Die DGH-Fasnet in Wiesenstetten war ein voller Erfolg. Die Akteure zeigten Showtänze und die „Jungs vom Wohnwagen“ sprachen Klartext.
Einblicke in die Backküche, eine Persiflage auf Markus Lanz mit „Raphael Lantz“ und sogar ein Glasfaserbingo mit dem Hauptgewinn, einer funktionierenden Internetverbindung gab’s bei der DGH-Fasnet im Dorfgemeinschaftshaus Wiesenstetten.
Man konnte statt der Tagesschau die „Dorfschau“ gucken – und was die Jungs vom Wohnwagen Wiesenstetten darboten, war einfach der absolute Knaller und Brüller. So gab’s eine Kochshow mit „veganer Schlachtplatte“, für die Auberginen und Paprika „sterben“ mussten. Super war auch die Dorfschau – hier wurde die neue Hundesteuer durch den Kakao gezogen, ebenso die niedrige Wahlbeteiligung der Bürgermeisterwahl von Ferdinand Truffner.
Apropos Truffner: Der hatte sich im Sesamstraßenkostüm unters Publikum gemischt – er kam als Ernie. Auch die Umfahrungspläne für Empfingen wurden karikiert – in einer Fotomontage sah man Empfingen, umgeben von etlichen Umfahrungsstraßen und „Umfahrungen der Umfahrung.“
Auch Alphornbläser aus Dommelsberg waren ein Thema der Wohnwagenjungs.
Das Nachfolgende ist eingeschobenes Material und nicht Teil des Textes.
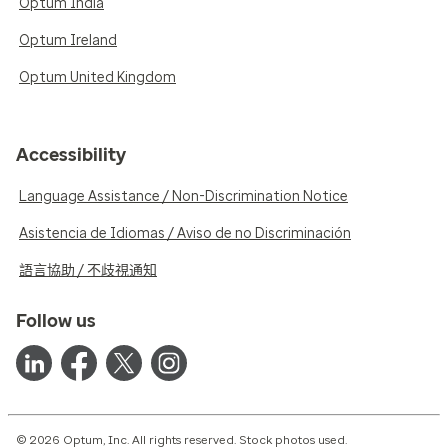
Optum India
Optum Ireland
Optum United Kingdom
Accessibility
Language Assistance / Non-Discrimination Notice
Asistencia de Idiomas / Aviso de no Discriminación
語言協助 / 不歧視通知
Follow us
© 2026 Optum, Inc. All rights reserved. Stock photos used.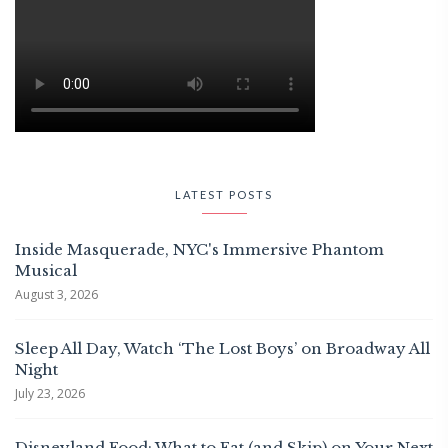
LATEST POSTS
Inside Masquerade, NYC's Immersive Phantom
Musical
August 3, 2026
Sleep All Day, Watch ‘The Lost Boys’ on Broadway All
Night
July 23, 2026
Disneyland Food: What to Eat (and Skip) on Your Next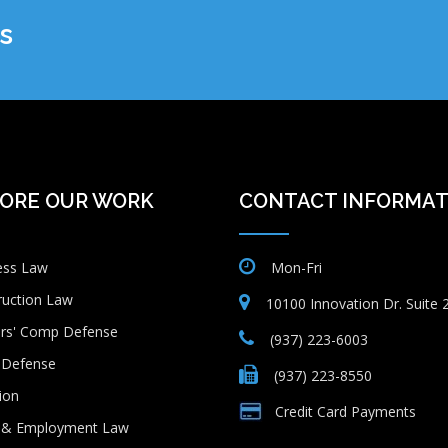
s
ORE OUR WORK
CONTACT INFORMAT
ess Law
Mon-Fri
ruction Law
10100 Innovation Dr. Suite
rs' Comp Defense
(937) 223-6003
Defense
(937) 223-8550
tion
Credit Card Payments
 & Employment Law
Für die Generation „Z“ wurde ein Internetanschluss ausgelost und auch „7 vs. Wald“ in Szene gesetzt. Survival im Wald war das Thema – egal, ob mit Motorsäge, Beil oder Traktor. Auch die Backküchen-Mädels bekamen Besuch von den Bauwagen-Jungs, die alles in einem Film festhielten – der nicht immer jugendfrei war.
Schließlich wurden die vier Vorstände der Kulturgemeinschaft Empfingen von Markus Lanz, Pardon: Raphael Lantz, interviewt. 17 Paletten Bier sollen vom Ringtreffen übrig geblieben sein, was laut Raphael kein Problem darstellen kann. Er hatte auch noch andere Themen beim Late-Night-Talk parat – aber das Bierproblem hatte es ihm besonders angetan.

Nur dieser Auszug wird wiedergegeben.